A máquina tem um nome imponente, além de uma aparência que parece saída de um daqueles planos de cientistas malucos da ficção. Mas o Grande Colisor de Hádrons é realidade — e uma das máquinas mais importantes para a ciência da atualidade.

E, pelos próximos meses, a máquina continuará na ativa para novas pesquisas que devem aprimorar as informações sobre o Bóson de Higgs (a tal “partícula de Deus”, descoberta em julho deste ano). Em entrevista ao ITNews, um dos chefes do projeto no CERN, David Foster, falou sobre o futuro desse equipamento e como ele faz uso do melhor da tecnologia que conhecemos hoje.

Futuro longo e próspero

Segundo ele, graças ao sucesso obtido no último mês, o LHC ganhou mais tempo útil antes da aposentadoria, tudo para fornecer mais dados sobre a tal partícula. Ele seria originalmente desligado no começo de 2013 para passar por melhorias no sistema de aceleramento, mas a coleta de dados deve tomar o primeiro semestre.

(Fonte da imagem: Divulgação/CERN)

Já os planos para 2014 são ambiciosos: aumentar a capacidade do acelerador de 8 TeV (teraelétrons-volt) para 14 TeV em uma colisão. Isso significa que duas partículas geram, juntas, tudo isso de energia cinética na hora do encontro — vale lembrar que a máquina passou por 30 anos de planejamento antes de sair do papel.

A força do gigante

De acordo com Foster, dentro do LHC ocorrem 600 milhões de colisões entre partículas por segundo, mas apenas uma em cada dez trilhões é registrada para análise. Para gravar cada ação, seria necessário um processamento de dados de um petabyte (um milhão de gigabytes) por segundo.
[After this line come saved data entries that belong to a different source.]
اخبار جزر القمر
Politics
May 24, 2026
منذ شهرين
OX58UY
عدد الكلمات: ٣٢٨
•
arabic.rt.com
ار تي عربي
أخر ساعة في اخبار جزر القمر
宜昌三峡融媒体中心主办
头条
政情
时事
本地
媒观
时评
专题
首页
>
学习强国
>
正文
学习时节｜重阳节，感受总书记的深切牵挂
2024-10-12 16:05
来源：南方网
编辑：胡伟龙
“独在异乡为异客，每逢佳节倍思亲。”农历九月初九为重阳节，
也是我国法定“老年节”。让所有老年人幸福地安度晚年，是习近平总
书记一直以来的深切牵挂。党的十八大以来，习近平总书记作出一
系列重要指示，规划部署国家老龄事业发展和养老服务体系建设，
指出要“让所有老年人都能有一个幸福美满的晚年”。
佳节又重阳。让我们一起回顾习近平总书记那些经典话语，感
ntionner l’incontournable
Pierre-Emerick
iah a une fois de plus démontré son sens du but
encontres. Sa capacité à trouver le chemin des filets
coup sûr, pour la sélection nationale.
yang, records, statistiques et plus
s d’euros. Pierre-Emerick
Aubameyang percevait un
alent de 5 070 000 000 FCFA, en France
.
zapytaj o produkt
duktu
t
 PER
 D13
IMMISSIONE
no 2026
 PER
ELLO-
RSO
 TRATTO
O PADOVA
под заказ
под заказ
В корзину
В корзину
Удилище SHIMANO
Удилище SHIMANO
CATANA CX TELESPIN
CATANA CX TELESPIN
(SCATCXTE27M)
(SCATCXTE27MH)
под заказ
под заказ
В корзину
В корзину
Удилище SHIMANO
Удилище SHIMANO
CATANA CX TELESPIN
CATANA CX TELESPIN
(Fonte da imagem: Divulgação/CERN)

Ainda assim, para cada colisão gravada, centenas de máquinas trabalham para transformar tudo em dados e decidir se aquelas informações são úteis para os cientistas ou não. O que é considerado importante é gravado em um dos 150 centros de dados do CERN, que ainda possui vários sistemas de backup.

Computação em nuvem

Apesar de ver qualidades no sistema de computação em nuvem, Foster não acha que os dados do LHC passarão para esse sistema de armazenamento. A transmissão de informações seria muito cara e, principalmente, envolveria uma nova parceria com companhias especializadas – e o CERN já tem feito um bom trabalho com as atuais afiliadas.

O que é usado no caso do LHC é a computação em grid. Assim, em vez de computadores utilizando um conteúdo que existe somente na nuvem, o conjunto de máquinas está ligado entre si por uma rede virtual bem mais segura, na qual cada aparelho realiza uma parte da tarefa em comum.